By John McElhenny, Associated Press, 08/18/00

LOS ANGELES -- Energized by a week of party-building in the California sun, Massachusetts delegates headed home Friday to try to repeat the Democrats' electoral successes in Massachusetts in 1992 and 1996.

"Now we go home and go to work," said Edward Collins Jr., a labor representative from Springfield. "I don't envision this being a Herculean task in Massachusetts."

Bill Clinton carried Massachusetts and the other five New England states in 1992 and 1996. Perhaps more ominously for Texas Gov. George W. Bush -- the Republicans' nominee -- his rival, John McCain, won this year's primaries in Massachusetts and four of the region's five other states.

Some predicted that Gore's choice for vice president, Connecticut Sen. Joseph I. Lieberman, would help even more in neighboring Massachusetts.

Bay State Republicans say Clinton won easily in Massachusetts in 1996 because Republican candidate, Bob Dole, spent little time or money in the state. Bush has already pledged to campaign in Massachusetts, they say.

Massachusetts state Rep. Rachel Kaprielian, D-Watertown, said the Bay State, with its liberal-centrist attitudes, isn't fertile ground for the Bush campaign.

"There's not a strong connection to George W. Bush and his policies," Kaprielian said.
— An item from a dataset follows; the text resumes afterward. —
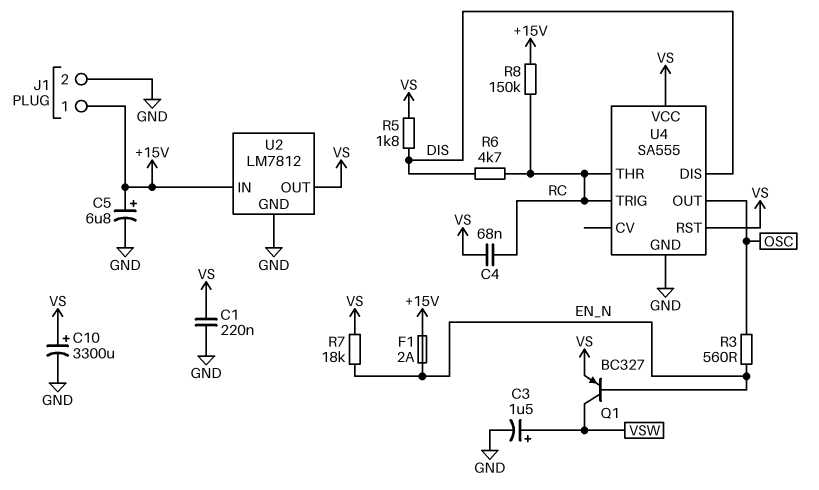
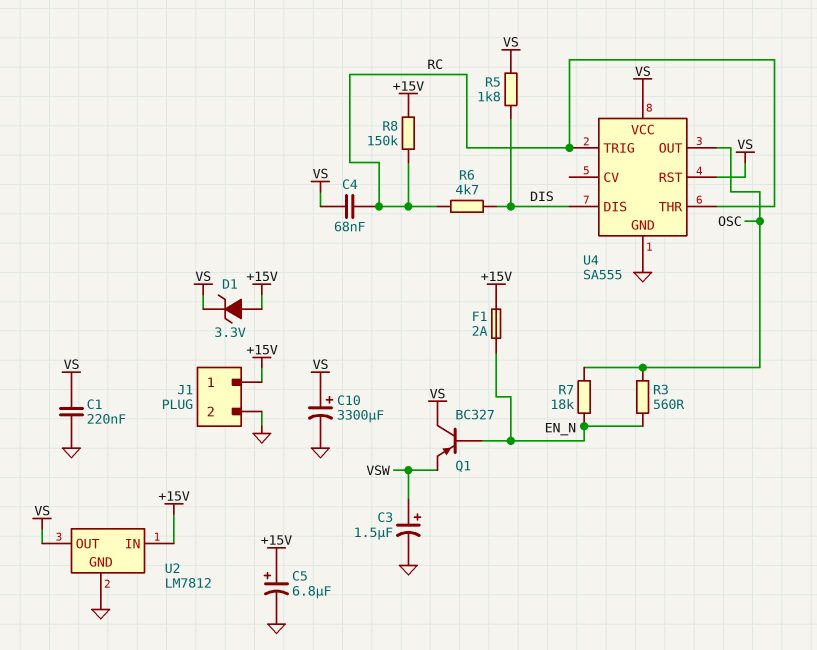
D1: none -> zener 3.3V (A +15V, K VS)
Q1: PNP BC327 (B EN_N, C VSW, E VS) -> PNP BC327 (B EN_N, C VS, E VSW)
R7: 18k (EN_N, VS) -> 18k (EN_N, OSC)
The state's Democratic leaders, secure in Gore's hold on the state, were already discussing at the convention this week the possibility of sending Massachusetts party activists to more tightly contested states, such as Pennsylvania, Ohio, New Jersey.

Democrats were riding high after Gore's acceptance speech Thursday night, a 51-minute speech that was filled with specific policy proposals.

"America wanted to hear the substance," said Susan Shaer, executive director of Women's Action for New Directions, a women's peace organization. "They wanted Al Gore to be his own man and he declared that in spades."

Some observers called it a "populist" speech because of the many references to "working families" and Gore's repeated pledge "to fight for the people, not the powerful."

"It's populism, and populism is powerful," said Shaer, a delegate from Arlington, Mass. "That's always been our tradition in Massachusetts."